GENEVA (Reuters) – French President Emmanuel Macron and German Chancellor Angela Merkel will help launch a global initiative on Friday to accelerate work on drugs, tests and vaccines against COVID-19 and to share them around the world, the World Health Organization said.
The WHO said late on Thursday it would to announce a “landmark collaboration” on Friday to speed development of safe, effective drugs, tests and vaccines to prevent, diagnose and treat COVID-19.
WHO spokeswoman Fadela Chaib told a U.N. briefing on Friday that Macron and European Commission President Ursula von der Leyen would take part in the 1300 GMT announcement, led by WHO director-general Tedros Adhanom Ghebreyesus.
British foreign minister Dominic Raab and U.N. Secretary-General Antonio Guterres are also to take part, diplomatic sources told Reuters.
“Today is a kind of political commitment from all these partners to make sure that when we have all these new tools no one is left behind, that those who can afford vaccines or therapeutics can buy them and (put) them at the disposal of the population,” Chaib said.
“It is very important to make sure that you have equitable access to quality, efficient, new tools for COVID-19,” she said.
More than 2.7 million people have been infected with the disease, which has claimed nearly 190,000 lives since emerging in the central Chinese city of Wuhan late last year, according to a Reuters tally.
More than 100 potential COVID-19 vaccines are being developed, including six already in clinical trials, said Dr.
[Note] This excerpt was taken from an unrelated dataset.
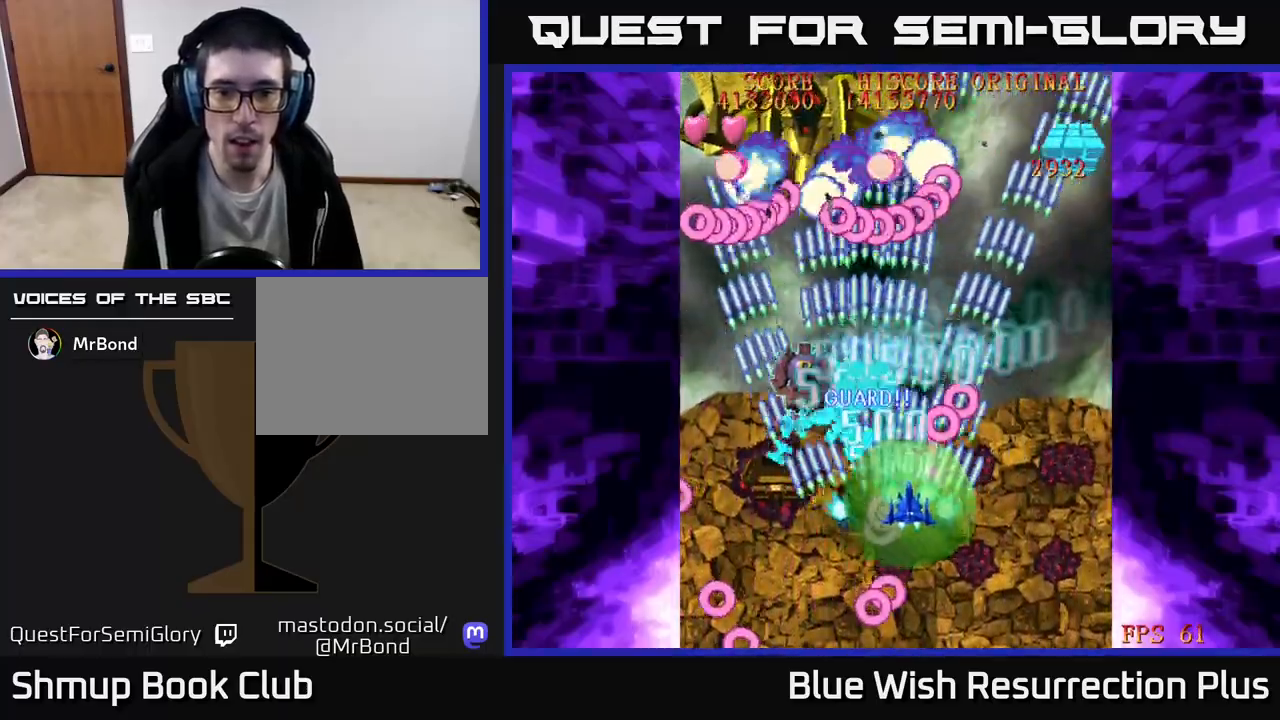
{"buttons": ["X", "DPAD_RIGHT"], "events": [[267, "X", "down"], [300, "A", "up"]]}
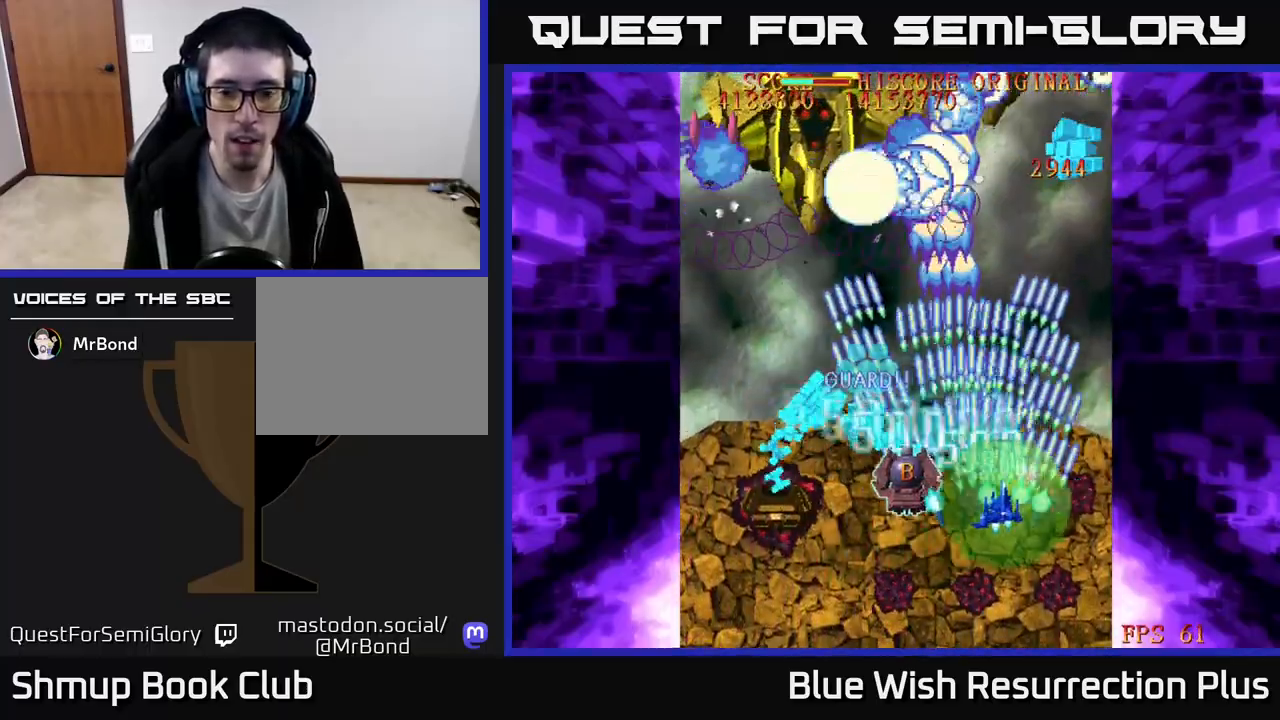
{"buttons": ["X", "DPAD_DOWN", "DPAD_LEFT"], "events": [[200, "DPAD_DOWN", "down"], [400, "DPAD_RIGHT", "up"], [483, "DPAD_LEFT", "down"]]}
Seth Berkley, CEO of the GAVI vaccine alliance, a public-private partnership that leads immunisation campaigns in poor countries.
“We need to ensure that there are enough vaccines for everyone, we are going to need global leadership to identify and prioritise vaccine candidates,” he told a separate Geneva news briefing before taking part in the formal WHO announcement.
Global manufacturing capacity must be ramped up ahead of choosing “a winner” vaccine, Berkley said, noting that GAVI and the World Bank were looking at the issue.
“We can’t have a repeat of what happened in 2009, the H1N1 vaccine, when there was not enough supply for developing countries or when supply did come it came much later,” he said.
Another important questions was how well a vaccine would work in people most at risk from COVID-19, Berkley said.
“How well do they work in the elderly, are they single or multiple dose etc?” he said, noting that older people had weaker immune systems.